The resolution could be:

• Move workflow inputs nested under inputs, these will match the workflow inputs 1 to 1
• Allow or repeat the resolved fields of the configuration that are important to this buildType to remain at the top-level, for uniformity. (builder-image, etc)

Let's discuss what to do about workflow face to face.

[ianlewis]

This means that the buildType for a container execution can't really be re-used cleanly across other build systems, unless we have a builder-specific "object" (e.g. the workflow)

I agree that given this maybe not feasible to reuse the full buildType for other build systems. Is there some subset that could be the same though? IIUC, parameters could have any kind of structure it wants (though there is some leaning towards a more flat structure) so part of it could be a fully reusable bit.
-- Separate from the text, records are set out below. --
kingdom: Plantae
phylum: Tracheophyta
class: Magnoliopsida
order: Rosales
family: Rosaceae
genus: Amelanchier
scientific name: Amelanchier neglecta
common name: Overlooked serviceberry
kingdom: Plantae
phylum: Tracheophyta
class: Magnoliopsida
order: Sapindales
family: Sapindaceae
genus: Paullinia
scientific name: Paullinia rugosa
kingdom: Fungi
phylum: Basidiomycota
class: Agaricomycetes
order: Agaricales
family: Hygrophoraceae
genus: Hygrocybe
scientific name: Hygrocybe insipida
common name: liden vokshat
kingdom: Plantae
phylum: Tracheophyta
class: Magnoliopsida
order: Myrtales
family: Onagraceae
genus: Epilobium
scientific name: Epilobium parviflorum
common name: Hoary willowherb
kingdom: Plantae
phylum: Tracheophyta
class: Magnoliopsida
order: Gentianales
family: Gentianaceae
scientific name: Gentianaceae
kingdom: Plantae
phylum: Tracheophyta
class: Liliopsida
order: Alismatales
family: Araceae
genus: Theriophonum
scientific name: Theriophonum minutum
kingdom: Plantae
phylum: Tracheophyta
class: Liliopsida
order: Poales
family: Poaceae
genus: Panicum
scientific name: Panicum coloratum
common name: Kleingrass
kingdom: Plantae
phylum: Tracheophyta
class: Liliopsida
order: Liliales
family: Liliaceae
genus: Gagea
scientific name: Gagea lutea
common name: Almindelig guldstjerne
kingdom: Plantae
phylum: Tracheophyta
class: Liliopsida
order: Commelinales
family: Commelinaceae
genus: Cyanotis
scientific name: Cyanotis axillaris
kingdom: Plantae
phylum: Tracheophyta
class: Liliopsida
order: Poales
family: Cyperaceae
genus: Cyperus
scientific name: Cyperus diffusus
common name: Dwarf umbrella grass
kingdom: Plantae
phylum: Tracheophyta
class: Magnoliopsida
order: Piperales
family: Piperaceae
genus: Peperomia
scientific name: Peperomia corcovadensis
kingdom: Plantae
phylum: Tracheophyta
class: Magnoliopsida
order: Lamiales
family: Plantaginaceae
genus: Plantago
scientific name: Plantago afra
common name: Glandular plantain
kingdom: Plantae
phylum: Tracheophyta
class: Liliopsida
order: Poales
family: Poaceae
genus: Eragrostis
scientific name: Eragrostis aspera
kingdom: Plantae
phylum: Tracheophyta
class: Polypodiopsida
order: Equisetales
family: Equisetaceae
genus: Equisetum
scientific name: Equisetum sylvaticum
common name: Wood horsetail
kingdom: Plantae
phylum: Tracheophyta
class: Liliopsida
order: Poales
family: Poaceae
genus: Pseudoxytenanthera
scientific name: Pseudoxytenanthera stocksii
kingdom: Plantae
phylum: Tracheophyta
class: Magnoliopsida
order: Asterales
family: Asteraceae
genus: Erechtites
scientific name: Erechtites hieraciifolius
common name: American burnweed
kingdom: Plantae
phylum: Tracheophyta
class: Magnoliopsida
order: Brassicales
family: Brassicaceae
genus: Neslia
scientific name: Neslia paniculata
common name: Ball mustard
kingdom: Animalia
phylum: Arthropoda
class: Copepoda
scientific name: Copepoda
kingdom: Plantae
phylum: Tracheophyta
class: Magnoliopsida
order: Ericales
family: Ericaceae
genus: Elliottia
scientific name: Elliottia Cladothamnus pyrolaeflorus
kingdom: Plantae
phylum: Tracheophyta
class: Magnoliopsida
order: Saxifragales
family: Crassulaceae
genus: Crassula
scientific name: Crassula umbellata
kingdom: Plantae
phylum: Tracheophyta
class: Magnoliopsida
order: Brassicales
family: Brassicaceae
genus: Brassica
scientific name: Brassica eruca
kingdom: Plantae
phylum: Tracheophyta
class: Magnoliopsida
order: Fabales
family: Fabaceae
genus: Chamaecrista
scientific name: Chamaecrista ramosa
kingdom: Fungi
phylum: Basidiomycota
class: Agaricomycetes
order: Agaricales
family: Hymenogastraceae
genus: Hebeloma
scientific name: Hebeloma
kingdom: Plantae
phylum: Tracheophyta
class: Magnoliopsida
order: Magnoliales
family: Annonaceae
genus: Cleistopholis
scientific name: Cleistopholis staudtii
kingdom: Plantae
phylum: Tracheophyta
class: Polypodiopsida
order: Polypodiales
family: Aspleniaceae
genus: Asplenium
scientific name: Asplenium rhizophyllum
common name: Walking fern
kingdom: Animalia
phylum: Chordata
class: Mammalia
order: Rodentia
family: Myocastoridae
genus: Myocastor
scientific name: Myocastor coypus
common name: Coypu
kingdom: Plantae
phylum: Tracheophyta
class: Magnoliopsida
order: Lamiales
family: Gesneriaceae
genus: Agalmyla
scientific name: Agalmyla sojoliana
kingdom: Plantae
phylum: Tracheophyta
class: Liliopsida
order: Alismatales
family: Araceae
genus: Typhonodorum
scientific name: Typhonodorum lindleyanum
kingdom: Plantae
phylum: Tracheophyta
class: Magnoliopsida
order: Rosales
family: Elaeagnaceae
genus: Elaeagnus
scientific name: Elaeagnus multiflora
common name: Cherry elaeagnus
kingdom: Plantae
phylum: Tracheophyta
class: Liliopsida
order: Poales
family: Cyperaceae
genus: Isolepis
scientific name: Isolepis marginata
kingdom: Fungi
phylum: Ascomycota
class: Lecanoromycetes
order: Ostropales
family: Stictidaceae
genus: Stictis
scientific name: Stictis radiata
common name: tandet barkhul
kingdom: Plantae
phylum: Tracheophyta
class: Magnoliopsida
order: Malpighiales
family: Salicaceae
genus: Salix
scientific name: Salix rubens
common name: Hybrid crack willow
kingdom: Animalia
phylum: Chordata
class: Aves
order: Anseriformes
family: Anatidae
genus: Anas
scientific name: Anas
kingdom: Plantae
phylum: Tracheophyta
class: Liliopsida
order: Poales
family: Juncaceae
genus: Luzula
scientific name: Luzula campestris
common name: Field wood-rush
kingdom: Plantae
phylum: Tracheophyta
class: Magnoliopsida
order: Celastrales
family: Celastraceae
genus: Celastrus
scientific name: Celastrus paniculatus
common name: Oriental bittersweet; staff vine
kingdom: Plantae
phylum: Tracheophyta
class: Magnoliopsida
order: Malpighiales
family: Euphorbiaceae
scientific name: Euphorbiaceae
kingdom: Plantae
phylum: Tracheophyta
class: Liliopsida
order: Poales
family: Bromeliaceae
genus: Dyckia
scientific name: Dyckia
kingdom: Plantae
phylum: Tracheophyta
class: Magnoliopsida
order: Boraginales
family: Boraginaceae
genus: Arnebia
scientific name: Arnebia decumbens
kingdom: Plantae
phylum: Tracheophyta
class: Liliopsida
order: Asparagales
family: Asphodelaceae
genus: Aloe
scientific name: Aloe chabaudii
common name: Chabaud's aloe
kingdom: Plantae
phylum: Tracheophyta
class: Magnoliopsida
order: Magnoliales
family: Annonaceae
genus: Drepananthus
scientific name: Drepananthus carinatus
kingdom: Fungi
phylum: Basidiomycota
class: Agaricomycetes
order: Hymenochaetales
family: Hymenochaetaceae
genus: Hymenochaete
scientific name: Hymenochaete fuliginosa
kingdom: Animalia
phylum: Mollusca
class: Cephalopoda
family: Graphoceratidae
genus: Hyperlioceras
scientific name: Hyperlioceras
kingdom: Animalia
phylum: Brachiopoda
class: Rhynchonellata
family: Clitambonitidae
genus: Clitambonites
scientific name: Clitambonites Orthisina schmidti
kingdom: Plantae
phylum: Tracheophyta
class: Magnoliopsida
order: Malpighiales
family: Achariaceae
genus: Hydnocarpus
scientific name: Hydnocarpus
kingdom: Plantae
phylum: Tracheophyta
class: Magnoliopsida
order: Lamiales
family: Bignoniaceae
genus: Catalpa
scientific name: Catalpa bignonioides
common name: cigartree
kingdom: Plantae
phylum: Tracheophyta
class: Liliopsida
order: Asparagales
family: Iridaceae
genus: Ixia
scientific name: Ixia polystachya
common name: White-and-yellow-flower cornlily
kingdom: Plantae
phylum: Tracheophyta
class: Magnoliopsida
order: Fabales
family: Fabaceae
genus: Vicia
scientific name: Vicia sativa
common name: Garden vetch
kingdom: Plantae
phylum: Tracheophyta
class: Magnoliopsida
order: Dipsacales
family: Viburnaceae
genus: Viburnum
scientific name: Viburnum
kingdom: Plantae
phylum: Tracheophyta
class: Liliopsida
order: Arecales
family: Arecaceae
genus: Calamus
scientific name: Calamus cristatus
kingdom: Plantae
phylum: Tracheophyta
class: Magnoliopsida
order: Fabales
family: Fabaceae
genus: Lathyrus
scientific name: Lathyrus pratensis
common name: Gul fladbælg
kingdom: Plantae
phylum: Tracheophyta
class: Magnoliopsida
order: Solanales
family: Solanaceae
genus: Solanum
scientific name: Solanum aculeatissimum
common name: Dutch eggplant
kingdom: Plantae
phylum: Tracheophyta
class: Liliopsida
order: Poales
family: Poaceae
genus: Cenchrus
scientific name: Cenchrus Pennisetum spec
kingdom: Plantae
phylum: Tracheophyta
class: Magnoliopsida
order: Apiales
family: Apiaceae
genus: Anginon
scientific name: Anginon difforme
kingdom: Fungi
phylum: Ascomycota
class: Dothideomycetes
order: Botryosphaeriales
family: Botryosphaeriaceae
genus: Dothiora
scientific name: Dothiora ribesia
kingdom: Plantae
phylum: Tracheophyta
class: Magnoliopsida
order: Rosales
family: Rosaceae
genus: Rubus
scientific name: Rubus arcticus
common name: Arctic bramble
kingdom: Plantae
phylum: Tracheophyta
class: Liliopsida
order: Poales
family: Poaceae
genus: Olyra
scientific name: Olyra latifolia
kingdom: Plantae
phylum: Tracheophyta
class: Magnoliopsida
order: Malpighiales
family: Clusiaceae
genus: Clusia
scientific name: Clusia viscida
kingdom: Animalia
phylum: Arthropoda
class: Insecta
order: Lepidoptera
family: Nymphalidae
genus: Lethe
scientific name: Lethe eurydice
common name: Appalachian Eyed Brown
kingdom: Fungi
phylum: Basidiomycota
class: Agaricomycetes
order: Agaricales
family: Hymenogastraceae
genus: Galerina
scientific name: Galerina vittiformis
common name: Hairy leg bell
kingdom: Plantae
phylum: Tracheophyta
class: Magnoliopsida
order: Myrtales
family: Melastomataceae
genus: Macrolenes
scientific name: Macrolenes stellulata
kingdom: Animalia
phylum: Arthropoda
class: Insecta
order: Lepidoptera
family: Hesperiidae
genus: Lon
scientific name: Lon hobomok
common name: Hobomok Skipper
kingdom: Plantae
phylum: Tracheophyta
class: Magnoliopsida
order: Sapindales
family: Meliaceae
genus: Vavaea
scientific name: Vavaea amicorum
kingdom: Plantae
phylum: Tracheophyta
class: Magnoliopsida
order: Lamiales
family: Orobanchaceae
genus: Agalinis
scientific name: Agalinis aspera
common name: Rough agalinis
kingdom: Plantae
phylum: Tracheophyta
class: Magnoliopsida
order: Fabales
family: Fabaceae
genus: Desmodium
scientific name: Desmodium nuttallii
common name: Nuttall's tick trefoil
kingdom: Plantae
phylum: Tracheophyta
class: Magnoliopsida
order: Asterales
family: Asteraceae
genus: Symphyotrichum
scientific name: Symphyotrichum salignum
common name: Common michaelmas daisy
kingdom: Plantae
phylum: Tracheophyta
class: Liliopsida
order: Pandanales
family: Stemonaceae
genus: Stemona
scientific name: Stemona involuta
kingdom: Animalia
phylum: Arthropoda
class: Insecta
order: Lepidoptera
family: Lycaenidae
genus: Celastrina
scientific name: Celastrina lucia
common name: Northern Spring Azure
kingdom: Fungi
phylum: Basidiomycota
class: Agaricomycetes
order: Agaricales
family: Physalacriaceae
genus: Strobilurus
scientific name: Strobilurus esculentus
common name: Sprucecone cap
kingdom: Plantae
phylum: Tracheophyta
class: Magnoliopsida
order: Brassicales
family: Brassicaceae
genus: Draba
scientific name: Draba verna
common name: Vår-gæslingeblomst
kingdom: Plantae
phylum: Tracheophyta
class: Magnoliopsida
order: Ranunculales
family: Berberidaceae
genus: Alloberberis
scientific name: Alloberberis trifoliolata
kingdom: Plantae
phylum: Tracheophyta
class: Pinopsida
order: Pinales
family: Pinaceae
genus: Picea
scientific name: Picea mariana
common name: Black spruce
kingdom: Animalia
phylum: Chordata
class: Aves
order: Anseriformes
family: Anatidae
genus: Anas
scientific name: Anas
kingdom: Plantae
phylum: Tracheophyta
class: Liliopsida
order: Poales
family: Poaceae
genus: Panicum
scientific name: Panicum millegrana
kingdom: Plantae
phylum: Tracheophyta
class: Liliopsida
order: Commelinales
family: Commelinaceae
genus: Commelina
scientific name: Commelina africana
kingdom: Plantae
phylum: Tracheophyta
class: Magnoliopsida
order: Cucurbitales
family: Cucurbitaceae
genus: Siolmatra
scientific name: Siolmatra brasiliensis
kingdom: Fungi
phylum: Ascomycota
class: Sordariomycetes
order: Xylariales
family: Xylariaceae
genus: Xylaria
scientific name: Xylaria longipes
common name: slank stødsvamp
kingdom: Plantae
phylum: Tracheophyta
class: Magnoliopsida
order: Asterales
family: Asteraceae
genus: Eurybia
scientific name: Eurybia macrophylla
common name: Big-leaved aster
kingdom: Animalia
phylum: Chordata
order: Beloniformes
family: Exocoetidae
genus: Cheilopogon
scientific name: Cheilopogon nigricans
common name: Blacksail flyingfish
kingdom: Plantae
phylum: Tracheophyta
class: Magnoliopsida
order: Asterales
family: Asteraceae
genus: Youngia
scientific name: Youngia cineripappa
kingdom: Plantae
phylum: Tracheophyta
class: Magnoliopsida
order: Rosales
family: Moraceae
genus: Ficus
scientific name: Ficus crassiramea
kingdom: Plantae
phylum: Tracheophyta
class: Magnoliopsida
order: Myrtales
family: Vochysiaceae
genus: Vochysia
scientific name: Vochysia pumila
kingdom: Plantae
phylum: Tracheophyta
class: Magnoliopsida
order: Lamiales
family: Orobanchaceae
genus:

Would that achieve any of your goals?

[laurentsimon]

I think it is used to avoid collision with buildType-defined custom fields.

Hmmm this might help with my confusion above.

this way the slsa-verifier has a unique function to retrieve the inputs

The resolution could be:

• Move workflow inputs nested under inputs, these will match the workflow inputs 1 to 1
• Allow or repeat the resolved fields of the configuration that are important to this buildType to remain at the top-level, for uniformity. (builder-image, etc)

Let's discuss what to do about workflow face to face.

SG. I think you can drop it so long as you record the GITHUB_WORKFLOW_REF, since it contains the same information. I sent #615 this morning to make the slsa-verifier use that for our builders.